Ngeri dan Memalukan Ciuman Massal

ngeri

Ngeri dan Memalukan Ciuman Massal

MUSTANIR.COM – Faham demokrasi-liberalisme benar benar menjadikan  manusia hinadina. Manusia yang terhormat dengan akal yang pencipta berikan digunakan bukan pada tempatnya. Akal yang seharusnya digunakan mengawal nafsu tapi yang terjadi kebalikannya. Akal digunakan berkreasi dalam menuruti hawa nafsunya.Maka turunlah derajat manusia menjadi seperti binatang,bahkan lebih hina darinya. Serusak rusaknya binatang tidak pernah terjadi pelampiasan nafsu massal – berjamaah.
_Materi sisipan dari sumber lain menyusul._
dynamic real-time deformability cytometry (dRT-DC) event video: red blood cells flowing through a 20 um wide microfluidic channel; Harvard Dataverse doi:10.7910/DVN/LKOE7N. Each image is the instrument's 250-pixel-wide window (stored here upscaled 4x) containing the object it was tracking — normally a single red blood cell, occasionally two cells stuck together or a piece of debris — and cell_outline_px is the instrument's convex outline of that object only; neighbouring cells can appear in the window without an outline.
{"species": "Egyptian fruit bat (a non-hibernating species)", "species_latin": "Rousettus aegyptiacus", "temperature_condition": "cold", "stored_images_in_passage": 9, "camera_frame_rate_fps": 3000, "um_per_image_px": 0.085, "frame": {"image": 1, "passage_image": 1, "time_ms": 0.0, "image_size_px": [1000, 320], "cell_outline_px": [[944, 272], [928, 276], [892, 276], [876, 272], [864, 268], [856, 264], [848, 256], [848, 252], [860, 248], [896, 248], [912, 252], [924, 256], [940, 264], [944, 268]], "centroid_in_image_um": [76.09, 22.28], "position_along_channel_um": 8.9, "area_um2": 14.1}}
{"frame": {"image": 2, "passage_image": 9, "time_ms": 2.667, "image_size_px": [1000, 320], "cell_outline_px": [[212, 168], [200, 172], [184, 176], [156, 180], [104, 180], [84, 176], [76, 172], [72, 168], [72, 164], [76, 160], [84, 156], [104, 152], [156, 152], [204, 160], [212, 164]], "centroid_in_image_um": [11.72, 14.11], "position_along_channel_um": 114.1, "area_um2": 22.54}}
Tapi apa yang terjadi pada  para PNS Nias Selatan sangat memalukan dan menjijikkan. Dengan dalih  kasih sayang di hari Valentine mereka dengan bangga melakukan ciuman massal di tempat terbuka. “Acara kejutan dari kantor lingkungan hidup dhari Valentine day…pak bupati&ny mbagi bunga buat ASN&PNS,,..Happy valentine day buat pak bupati&ny happy valentine day buat abg Amsarno Sarumaha&kk Lisrica Hura,” tulis Triteria dalam akunnya. Acara tersebut dihadiri oleh Bupati Nias Selatan yang tidak disebutkan namanya di Kantor Lingkungan Hidup, Nias Selatan, 14 Februari 2017. tribunnews.com,18/2/2017. Inikah hasil revolusi mental dan buah demokrasi yang dipuja setinggi langit penduduk negeri ini. Hukuman apa yang pantas bagi pelakunya serta bagaimana seharusnya manusia bermartabat dalam menyalurkan nalurinya?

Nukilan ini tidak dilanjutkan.